--- Given entries Enclosed Below ---
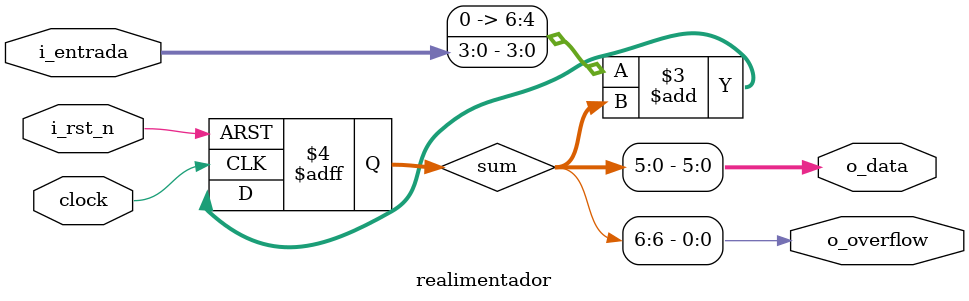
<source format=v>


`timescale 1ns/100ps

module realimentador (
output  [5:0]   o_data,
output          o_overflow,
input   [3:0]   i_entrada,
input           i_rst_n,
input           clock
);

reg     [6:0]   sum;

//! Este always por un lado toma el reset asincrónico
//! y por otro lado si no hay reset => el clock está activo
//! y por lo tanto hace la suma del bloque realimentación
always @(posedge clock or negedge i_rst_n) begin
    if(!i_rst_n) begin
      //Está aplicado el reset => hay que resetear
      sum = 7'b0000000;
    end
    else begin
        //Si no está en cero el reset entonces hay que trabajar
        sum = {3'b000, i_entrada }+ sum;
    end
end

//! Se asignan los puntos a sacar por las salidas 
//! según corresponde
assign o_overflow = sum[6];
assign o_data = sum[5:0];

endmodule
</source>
--- End of Enclosed Given entries ---
- _Required action_
In the material above, find the line with "assign o_overflow = sum[6];"; then copy it and every line after it, exactly, through the end.

- _Solution to the exercise_
assign o_overflow = sum[6];
assign o_data = sum[5:0];

endmodule
</source>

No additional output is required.